Il problema è che il risultato è fin troppo leccato, algido, senza sangue (in molti sensi), e si fa davvero fatica a provare una qualsivoglia solidarietà coi personaggi. Le attrici sono tutte brave ma fin troppo belle e perfettine, con primi piani che sembrano le stills di un promo di Gucci; si muovono in contesti talmente lussuosi e impersonali da risultare finti, per niente credibili – e nel momento in cui la credibilità se ne va a zonzo, cioè tipo alla seconda inquadratura, l’interesse se ne è andato e non ritorna più. Perché questo, dopotutto, è un film sull’adolescenza e i suoi probbblemi; ma vabbé, sai che roba. Anche mamma Holly, come figlia Betsey, aveva avuto problemi mentali (che nonna June aveva risolto con metodi rudi ma efficaci; ah, signora mia, ai miei tempi…) ergo forse questo disagio è una roba ereditaria? Però dai, non ditemi che il trucchetto della bilancia è credibile. E la sorella minore, che prima ci sta dentro e poi sbrocca, ha i probbblemi pure lei o è semplicemente stressata da una situazione familiare difficile? E soprattutto, perché non me ne frega un cazzo?

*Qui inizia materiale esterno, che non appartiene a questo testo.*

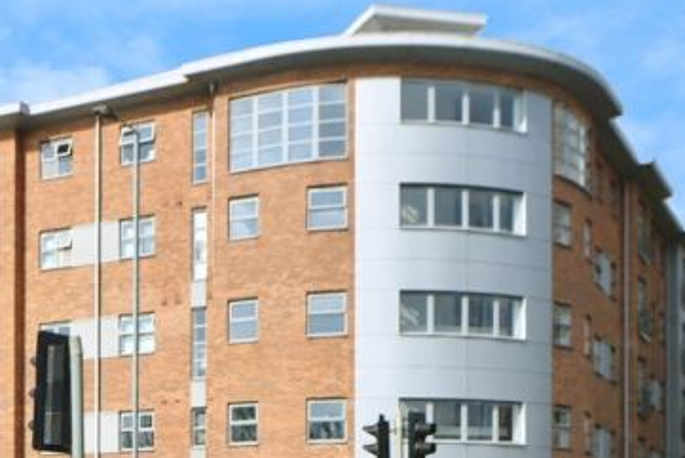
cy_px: 599
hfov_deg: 28.4
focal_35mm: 68
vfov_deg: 18.6
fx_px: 1294
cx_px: 61
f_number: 10
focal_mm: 24
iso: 500
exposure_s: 1/1600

Prego indirizzare i reclami a Justin Bull, un cognome che è tutto un programma!, aspirante sceneggiatore di storie rarefatte, astratte, ambigue, “atmosferiche” come dice l’anglofono fighetto in te; in realtà, l’unica cosa che che Bull riesce a fare è buttare in giro indizi, sottotrame, ideuzze senza poi connetterle, lasciandole lì in giro per la bellissima magione minimalista, a morire inutilizzate come il cibo che Holly cucina e nessuno mangia. Come, per esempio, i rapporti fra quattro donne – non dico che per forza ci voleva una sceneggiatrice donna, o che bisognava fare una seduta spiritica ed evocare (occazzo, lo dico? sì, lo dico) Bergman, però ecco, un uomo un po’ più sveglio avrebbe saputo investigare in profondità questi rapporti e renderli più interessanti. E scrivere una bella storia, magari, anziché lasciare tutto l’onere del film sulle spalle di Paxton; la quale sicuramente ha molto talento visivo da vendere, ma meno talento narrativo. In effetti, a questo punto mi interessa di più quello culinario.
“Insipido”
Cicciolina Cannavacciuolo, i400calci.com
MMMboh, non ho provato lo stesso divertimento per Malignant, di certo l’eco che se ne sente qui non é particolarmente interessante ma il fatto che non sia cosï telefonato e ridondante mi e piaciuto. Di questo a Banquet non mi piace la continua tensione che sfocia sempre in nulla e lo splatterfood alla terza inquadratura ha già rotterca’. Ho trovato di buono le recitazioni anche se i personaggi sono un po’ dei cliché. Mi e dispiaciuto vederlo tutto sommato e ho avuto quella sensazione finale di presa per il culo troppo comune. Soprattutto sulla canzoncina finale che l’avrei volentieri arrotolata e ficcata in gola al produttore. Sul tag “storie rarefatte e astratte ovvero che due coglioni”, credo che ci hai preso in pieno, troppa rarefazione nella sceneggiatura e poche dense enteriora.